One day after former Omaha Police Officer Scotty Payne was found not guilty of felony assault, Police Chief Todd Schmaderer says he stands by his decision to fire Payne and three other officers involved in the in-custody death of Zachary Bear Heels, a mentally ill man.
"I'm going to maintain my position of termination on the officers and it will go to an arbitration system," Schmaderer says. "The arbitrator could give the officers their jobs back and if they do, we will prepare them to be Omaha Police officers again." The Omaha Police Officers Association president says they will help Payne get his job back during the arbitration process.
Bear Heels died in June, 2017 after police officers detained and repeatedly punched and shocked him with a Taser outside the Bucky's at 60th and Center. He later died at a hospital. "The Omaha Police Department didn't handle that call very well," Schmaderer says.

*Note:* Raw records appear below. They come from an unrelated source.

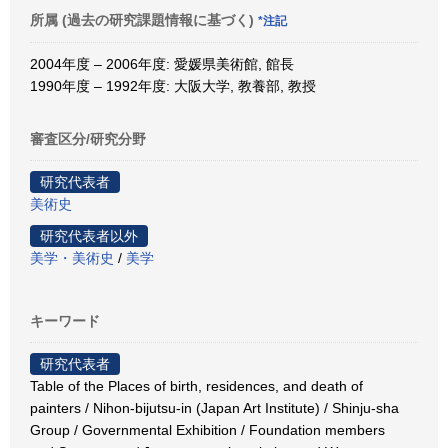
所属 (過去の研究課題情報に基づく)
*注記
2004年度 – 2006年度: 愛媛県美術館, 館長
1990年度 – 1992年度: 大阪大学, 教養部, 教授
審査区分/研究分野
研究代表者
美術史
研究代表者以外
美学・美術史
/
美学
キーワード
研究代表者
Table of the Places of birth, residences, and death of
painters / Nihon-bijutsu-in (Japan Art Institute) / Shinju-sha
Group / Governmental Exhibition / Foundation members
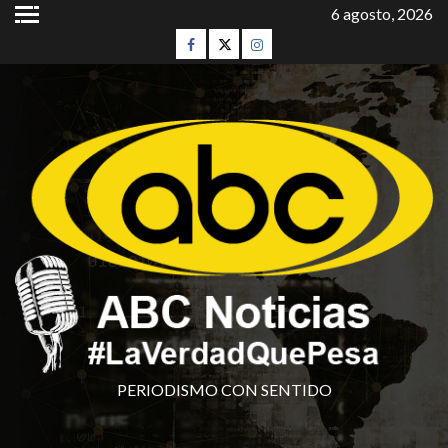
6 agosto, 2026
PERIODISMO CON SENTIDO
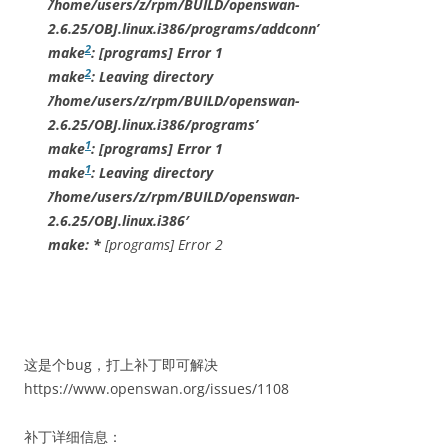
`/home/users/z/rpm/BUILD/openswan-
2.6.25/OBJ.linux.i386/programs/addconn’
2
make
:
[programs] Error 1
2
make
: Leaving directory
`/home/users/z/rpm/BUILD/openswan-
2.6.25/OBJ.linux.i386/programs’
1
make
:
[programs] Error 1
1
make
: Leaving directory
`/home/users/z/rpm/BUILD/openswan-
2.6.25/OBJ.linux.i386′
make: *
[programs] Error 2
这是个bug，打上补丁即可解决
https://www.openswan.org/issues/1108
补丁详细信息：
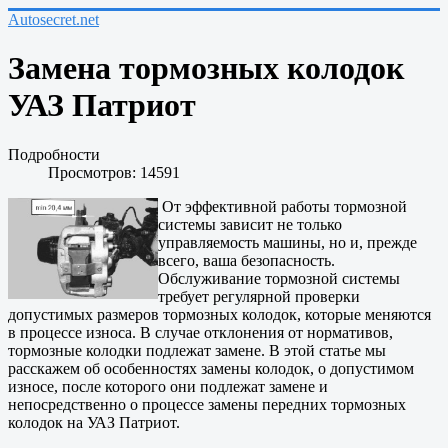
Autosecret.net
Замена тормозных колодок
УАЗ Патриот
Подробности
Просмотров: 14591
От эффективной работы тормозной
системы зависит не только
управляемость машины, но и, прежде
всего, ваша безопасность.
Обслуживание тормозной системы
требует регулярной проверки
допустимых размеров тормозных колодок, которые меняются
в процессе износа. В случае отклонения от нормативов,
тормозные колодки подлежат замене. В этой статье мы
расскажем об особенностях замены колодок, о допустимом
износе, после которого они подлежат замене и
непосредственно о процессе замены передних тормозных
колодок на УАЗ Патриот.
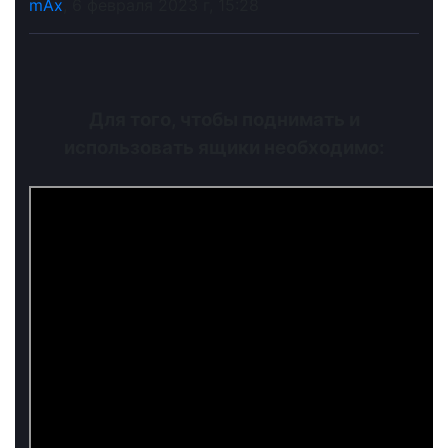
mAx
, 6 февраля 2023 г, 15:28
Для того, чтобы поднимать и
использовать ящики необходимо:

After Bear Heels death, Schmaderer says the department increased training for dealing with mentally ill people they encounter. "We didn't wait for this trial to make any changes we wanted to make," Schmaderer says. "We've made additional movements with training and supervision and improving this police department after the incident."
Schmaderer says they have also revisited their Taser and use-of-force protocols. "There were no winners in this. This was a very hard time for the City of Omaha, Omaha Police Department, Officer Payne and the Bear Heels family for sure."
Schmaderer says despite the increased training, the police department can't bear the entire reponsibility of helping the mentally ill. "The root causes of mental health are not being addressed. That should be addressed before it even gets to the Omaha Police Department, and as a society I would hope that we realize that at some point."
Schmaderer says they deal with mentally ill individuals several times each day. "You never hear about it, because it's handled appropriately."